> _Data excerpts_
:::

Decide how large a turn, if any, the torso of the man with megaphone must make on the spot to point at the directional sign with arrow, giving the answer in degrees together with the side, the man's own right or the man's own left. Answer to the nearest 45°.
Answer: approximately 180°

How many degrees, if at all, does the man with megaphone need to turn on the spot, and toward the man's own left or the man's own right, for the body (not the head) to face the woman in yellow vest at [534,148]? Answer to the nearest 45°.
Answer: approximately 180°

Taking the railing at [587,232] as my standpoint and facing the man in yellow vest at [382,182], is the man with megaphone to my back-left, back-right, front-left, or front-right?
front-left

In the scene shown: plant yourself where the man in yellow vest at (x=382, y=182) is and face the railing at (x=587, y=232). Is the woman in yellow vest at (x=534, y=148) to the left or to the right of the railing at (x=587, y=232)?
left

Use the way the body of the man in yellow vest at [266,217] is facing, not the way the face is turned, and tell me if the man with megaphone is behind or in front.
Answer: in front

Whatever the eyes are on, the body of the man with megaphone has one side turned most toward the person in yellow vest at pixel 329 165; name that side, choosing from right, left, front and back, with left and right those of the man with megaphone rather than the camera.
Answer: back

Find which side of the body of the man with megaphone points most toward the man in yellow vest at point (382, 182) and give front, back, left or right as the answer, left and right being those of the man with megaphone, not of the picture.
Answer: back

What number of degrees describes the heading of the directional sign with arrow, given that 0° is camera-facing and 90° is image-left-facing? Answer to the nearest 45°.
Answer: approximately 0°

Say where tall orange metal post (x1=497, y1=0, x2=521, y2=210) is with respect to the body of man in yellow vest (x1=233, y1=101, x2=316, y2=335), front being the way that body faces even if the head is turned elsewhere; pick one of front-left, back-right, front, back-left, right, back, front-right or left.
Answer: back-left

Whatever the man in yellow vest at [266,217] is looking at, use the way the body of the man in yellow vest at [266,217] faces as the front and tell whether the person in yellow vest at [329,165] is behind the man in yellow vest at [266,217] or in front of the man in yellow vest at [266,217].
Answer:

:::

> _Work request_
Please put all the lines of the entries above into a numbered list, leaving out the blank lines.

> _Worked solution_
1. Decide how large a turn, if any, the torso of the man with megaphone must make on the spot to point at the directional sign with arrow, giving the answer in degrees together with the side, the man's own right or the man's own left. Answer to the nearest 45°.
2. Answer: approximately 180°
3. How many degrees, if at all, does the man with megaphone need to turn on the spot, and toward the man's own left or the man's own right, for the body (not the head) to face the woman in yellow vest at [534,148]? Answer to the nearest 45°.
4. Answer: approximately 180°
5. Taking the railing at [587,232] as my standpoint and facing the man in yellow vest at [382,182], is the man with megaphone to my back-left, back-right, front-left, or front-right?
6. front-left
7. In the scene shown: plant yourself where the man in yellow vest at (x=382, y=182) is and face the railing at (x=587, y=232). Is the woman in yellow vest at (x=534, y=148) to the left or to the right of the railing at (x=587, y=232)?
8. left
9. Use the way the body of the man in yellow vest at [266,217] is facing, not the way the face is turned, and tell me if the man with megaphone is behind or in front.
10. Answer: in front
11. Whatever the eyes are on, the body of the man with megaphone has one side turned most toward the person in yellow vest at pixel 329 165; name that side, choosing from right, left, front and back, with left and right those of the man with megaphone rather than the camera.
12. Answer: back
13. Find which side of the body of the man with megaphone points most toward the man in yellow vest at point (382, 182) and give front, back, left or right as the answer, left and right being those of the man with megaphone, not of the picture.
14. Answer: back
15. What number of degrees describes the heading of the directional sign with arrow, given that 0° is camera-facing and 90° is image-left-facing? Answer to the nearest 45°.
16. Answer: approximately 0°
17. Say where tall orange metal post (x1=497, y1=0, x2=521, y2=210) is with respect to the body of man in yellow vest (x1=233, y1=101, x2=316, y2=335), front being the way that body faces even if the head is turned elsewhere; pick one of front-left, back-right, front, back-left, right, back, front-right or left.
18. Answer: back-left
19. Whatever the man in yellow vest at [266,217] is looking at, use the way the body of the man in yellow vest at [266,217] faces as the front and tell whether the person in yellow vest at [329,165] is behind the man in yellow vest at [266,217] or in front of the man in yellow vest at [266,217].
20. Answer:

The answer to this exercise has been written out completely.